Lawmakers are already trying to find ways to make it appealing for companies to be more environmentally conscious.

Sen. Jeff Bingaman, who chairs the panel that held Tuesday's hearing, is working on legislation that would set up a national cap-and-trade system for carbon pricing. Generally, power plants could buy rights through a permit system to emit greenhouse gases, and the government would cap the total amount of gases that could be emitted for the period of the permit.

Power generators that do not use up all of their emissions could then sell the rights to other plants that might have spent their total emissions. Some voluntary systems like this are being developed around the country, and Europe has instituted a network.

Stern told the panel that a cap-and-trade system is something that is more likely to get broad, international support. Unlike the Kyoto Protocol — which was a single treaty to which nations agreed to join to — individual nations could develop their own systems and could trade across borders. Europeans could participate in American markets, Americans could participate in Asian markets and so on.

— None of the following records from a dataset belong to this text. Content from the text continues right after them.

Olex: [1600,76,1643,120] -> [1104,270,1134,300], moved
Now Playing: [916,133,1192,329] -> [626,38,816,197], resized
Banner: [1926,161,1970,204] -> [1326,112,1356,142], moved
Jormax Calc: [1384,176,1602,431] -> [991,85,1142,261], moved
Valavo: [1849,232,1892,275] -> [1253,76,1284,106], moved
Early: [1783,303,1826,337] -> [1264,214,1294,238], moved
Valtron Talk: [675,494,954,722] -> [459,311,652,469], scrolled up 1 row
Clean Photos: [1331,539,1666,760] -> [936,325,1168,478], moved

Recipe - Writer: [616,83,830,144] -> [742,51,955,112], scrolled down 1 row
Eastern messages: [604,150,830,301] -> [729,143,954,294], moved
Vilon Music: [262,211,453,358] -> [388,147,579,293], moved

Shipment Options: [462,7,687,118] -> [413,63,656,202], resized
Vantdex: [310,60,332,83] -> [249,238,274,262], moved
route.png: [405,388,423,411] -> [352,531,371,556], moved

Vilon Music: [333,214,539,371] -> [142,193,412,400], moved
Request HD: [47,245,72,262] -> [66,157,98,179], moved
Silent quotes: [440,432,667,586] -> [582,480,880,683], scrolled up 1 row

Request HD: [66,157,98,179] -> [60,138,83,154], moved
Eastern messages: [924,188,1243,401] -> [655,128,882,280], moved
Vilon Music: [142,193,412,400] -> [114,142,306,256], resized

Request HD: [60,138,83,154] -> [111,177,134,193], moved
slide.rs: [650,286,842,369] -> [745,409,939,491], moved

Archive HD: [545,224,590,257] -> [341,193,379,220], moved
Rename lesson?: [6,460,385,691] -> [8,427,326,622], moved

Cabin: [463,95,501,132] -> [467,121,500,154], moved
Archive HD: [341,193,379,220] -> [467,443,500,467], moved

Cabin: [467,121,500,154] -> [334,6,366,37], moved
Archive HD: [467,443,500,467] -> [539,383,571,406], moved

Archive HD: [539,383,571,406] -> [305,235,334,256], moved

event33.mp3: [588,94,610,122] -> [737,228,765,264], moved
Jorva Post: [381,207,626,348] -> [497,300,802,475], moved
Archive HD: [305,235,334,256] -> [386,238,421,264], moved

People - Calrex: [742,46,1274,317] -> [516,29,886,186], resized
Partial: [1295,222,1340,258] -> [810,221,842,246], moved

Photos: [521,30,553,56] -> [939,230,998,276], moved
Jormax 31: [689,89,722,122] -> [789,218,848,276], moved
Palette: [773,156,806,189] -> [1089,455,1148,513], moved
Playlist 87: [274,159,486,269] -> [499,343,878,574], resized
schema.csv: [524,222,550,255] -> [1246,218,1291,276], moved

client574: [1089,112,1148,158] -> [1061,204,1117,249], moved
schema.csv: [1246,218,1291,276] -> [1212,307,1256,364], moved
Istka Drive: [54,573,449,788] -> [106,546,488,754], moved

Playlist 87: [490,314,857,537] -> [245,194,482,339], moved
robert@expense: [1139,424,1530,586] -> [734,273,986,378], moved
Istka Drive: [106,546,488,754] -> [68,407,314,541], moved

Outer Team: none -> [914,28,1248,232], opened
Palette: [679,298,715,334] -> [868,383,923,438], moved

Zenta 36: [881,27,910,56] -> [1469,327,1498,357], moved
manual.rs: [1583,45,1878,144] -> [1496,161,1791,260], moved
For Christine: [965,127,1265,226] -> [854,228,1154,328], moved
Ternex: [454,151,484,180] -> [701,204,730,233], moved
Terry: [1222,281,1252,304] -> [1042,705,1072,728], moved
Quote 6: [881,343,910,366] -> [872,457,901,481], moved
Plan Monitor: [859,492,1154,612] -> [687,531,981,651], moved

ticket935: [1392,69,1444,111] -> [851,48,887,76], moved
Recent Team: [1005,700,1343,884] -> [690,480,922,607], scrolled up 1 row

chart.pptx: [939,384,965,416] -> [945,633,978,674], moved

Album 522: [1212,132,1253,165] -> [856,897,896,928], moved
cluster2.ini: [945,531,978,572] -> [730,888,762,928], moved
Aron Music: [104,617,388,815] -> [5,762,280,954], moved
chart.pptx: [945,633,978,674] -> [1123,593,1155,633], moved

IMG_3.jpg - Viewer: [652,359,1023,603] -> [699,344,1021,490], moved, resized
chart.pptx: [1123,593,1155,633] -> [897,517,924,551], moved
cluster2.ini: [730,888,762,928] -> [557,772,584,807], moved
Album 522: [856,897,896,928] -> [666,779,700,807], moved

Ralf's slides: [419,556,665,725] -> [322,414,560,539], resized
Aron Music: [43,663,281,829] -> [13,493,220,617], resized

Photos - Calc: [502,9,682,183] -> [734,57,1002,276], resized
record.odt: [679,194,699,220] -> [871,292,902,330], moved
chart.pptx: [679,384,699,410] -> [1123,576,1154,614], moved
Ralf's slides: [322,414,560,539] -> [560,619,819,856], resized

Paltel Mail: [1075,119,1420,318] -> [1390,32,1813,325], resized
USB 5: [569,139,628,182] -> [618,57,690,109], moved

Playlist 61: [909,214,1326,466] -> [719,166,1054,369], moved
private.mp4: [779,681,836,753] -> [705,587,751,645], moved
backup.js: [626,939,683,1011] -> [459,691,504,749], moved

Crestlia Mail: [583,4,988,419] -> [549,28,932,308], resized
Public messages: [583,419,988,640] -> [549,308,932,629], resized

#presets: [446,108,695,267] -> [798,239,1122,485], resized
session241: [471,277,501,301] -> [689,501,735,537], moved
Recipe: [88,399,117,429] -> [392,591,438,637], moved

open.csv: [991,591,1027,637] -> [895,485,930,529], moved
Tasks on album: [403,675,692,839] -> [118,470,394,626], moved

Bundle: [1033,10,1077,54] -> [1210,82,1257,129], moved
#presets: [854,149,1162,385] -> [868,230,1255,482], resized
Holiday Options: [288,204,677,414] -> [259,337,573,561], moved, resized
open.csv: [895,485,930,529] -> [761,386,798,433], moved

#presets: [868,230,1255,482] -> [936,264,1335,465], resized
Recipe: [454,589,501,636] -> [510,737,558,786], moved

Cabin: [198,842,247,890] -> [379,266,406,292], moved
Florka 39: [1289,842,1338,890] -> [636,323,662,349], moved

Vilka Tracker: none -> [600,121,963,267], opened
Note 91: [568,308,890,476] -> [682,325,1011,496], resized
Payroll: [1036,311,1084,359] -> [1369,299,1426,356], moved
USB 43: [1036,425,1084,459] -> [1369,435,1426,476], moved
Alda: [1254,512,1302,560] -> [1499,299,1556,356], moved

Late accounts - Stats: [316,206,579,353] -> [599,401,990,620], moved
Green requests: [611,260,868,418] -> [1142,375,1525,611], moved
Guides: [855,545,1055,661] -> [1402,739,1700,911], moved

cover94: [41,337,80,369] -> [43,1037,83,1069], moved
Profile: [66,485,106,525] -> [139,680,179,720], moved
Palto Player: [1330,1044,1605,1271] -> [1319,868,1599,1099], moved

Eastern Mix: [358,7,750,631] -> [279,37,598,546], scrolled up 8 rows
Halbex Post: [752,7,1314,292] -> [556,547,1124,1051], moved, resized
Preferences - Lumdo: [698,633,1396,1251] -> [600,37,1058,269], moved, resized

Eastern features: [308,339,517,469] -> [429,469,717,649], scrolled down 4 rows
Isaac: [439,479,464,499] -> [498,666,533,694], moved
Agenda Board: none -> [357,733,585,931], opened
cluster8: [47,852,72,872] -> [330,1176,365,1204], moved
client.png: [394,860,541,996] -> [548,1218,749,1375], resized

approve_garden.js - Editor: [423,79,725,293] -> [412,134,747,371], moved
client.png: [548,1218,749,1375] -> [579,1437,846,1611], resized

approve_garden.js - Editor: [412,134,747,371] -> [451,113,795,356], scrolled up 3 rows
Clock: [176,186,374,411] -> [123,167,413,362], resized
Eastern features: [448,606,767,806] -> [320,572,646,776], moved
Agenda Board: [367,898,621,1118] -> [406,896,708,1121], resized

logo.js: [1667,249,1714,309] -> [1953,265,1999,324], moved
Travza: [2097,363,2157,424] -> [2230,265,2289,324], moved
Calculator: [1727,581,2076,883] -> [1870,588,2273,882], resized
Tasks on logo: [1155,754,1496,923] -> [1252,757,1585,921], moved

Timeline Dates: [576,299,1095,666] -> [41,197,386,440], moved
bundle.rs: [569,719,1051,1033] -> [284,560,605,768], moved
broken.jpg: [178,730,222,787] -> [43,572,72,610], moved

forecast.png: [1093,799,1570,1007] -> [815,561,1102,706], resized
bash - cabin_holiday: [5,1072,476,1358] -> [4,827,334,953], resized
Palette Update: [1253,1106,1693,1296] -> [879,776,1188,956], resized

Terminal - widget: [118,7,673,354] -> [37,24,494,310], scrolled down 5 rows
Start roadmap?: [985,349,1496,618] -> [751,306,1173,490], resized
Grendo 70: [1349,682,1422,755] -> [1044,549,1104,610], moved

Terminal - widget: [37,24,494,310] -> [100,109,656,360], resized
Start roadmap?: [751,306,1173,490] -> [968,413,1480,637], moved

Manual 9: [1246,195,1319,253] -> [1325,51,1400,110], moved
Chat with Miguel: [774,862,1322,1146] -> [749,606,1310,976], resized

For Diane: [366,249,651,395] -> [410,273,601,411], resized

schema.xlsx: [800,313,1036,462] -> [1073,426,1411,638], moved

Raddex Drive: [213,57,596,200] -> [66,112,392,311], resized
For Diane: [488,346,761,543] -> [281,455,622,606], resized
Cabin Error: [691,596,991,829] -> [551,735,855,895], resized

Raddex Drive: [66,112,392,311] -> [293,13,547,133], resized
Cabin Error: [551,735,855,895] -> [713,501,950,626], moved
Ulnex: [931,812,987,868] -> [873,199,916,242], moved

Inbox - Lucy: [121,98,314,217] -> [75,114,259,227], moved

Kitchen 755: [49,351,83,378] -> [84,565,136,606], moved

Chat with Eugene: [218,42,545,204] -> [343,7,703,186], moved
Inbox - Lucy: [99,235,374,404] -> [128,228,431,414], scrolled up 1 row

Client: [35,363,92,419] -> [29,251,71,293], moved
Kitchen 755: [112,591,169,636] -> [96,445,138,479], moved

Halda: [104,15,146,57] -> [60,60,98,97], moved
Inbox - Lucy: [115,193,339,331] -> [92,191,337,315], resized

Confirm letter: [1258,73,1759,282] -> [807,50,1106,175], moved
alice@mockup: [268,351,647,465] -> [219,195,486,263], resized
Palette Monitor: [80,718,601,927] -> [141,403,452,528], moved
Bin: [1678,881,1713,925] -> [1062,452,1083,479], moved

Stern also recommended incentives that would sweeten the deal for businesses and individuals to clean up their acts. For instance, he said the European Bank for Reconstruction and Development has been working in former Soviet-bloc countries to lend companies money based on the amount of cash flow expected from new efficiency improvements. Stern said this is something that could be brought to the United States.

Big companies might already have the resources to make the switch even if they don't want to, "but it's some of the smaller companies, households, that may not find that so easy," Stern said in the interview.

But before setting a policy for drawing down the gases, it might be more important to deal with rising problems, said Sen. Pete Domenici of New Mexico, the highest ranked Republican on the committee. He said research is lacking on efforts to capture greenhouse gases and store them before they are released into the atmosphere.

"There has to be some way to get all of the countries of the world to put in literally billions of dollars in some major research effort, and decide whether sequestration and return of that carbon is doable," Domenici said.

The other fallback method for paying for cuts in emissions could wither on the vine. Massachusetts Institute of Technology professor Henry Jacoby said a carbon tax not only would allow regulators to set the real price of carbon, but the revenues could be turned around and used to pay for adaptation, research, carbon trapping and any number of other things.

"It would be nice if taxes weren't so taboo," he said.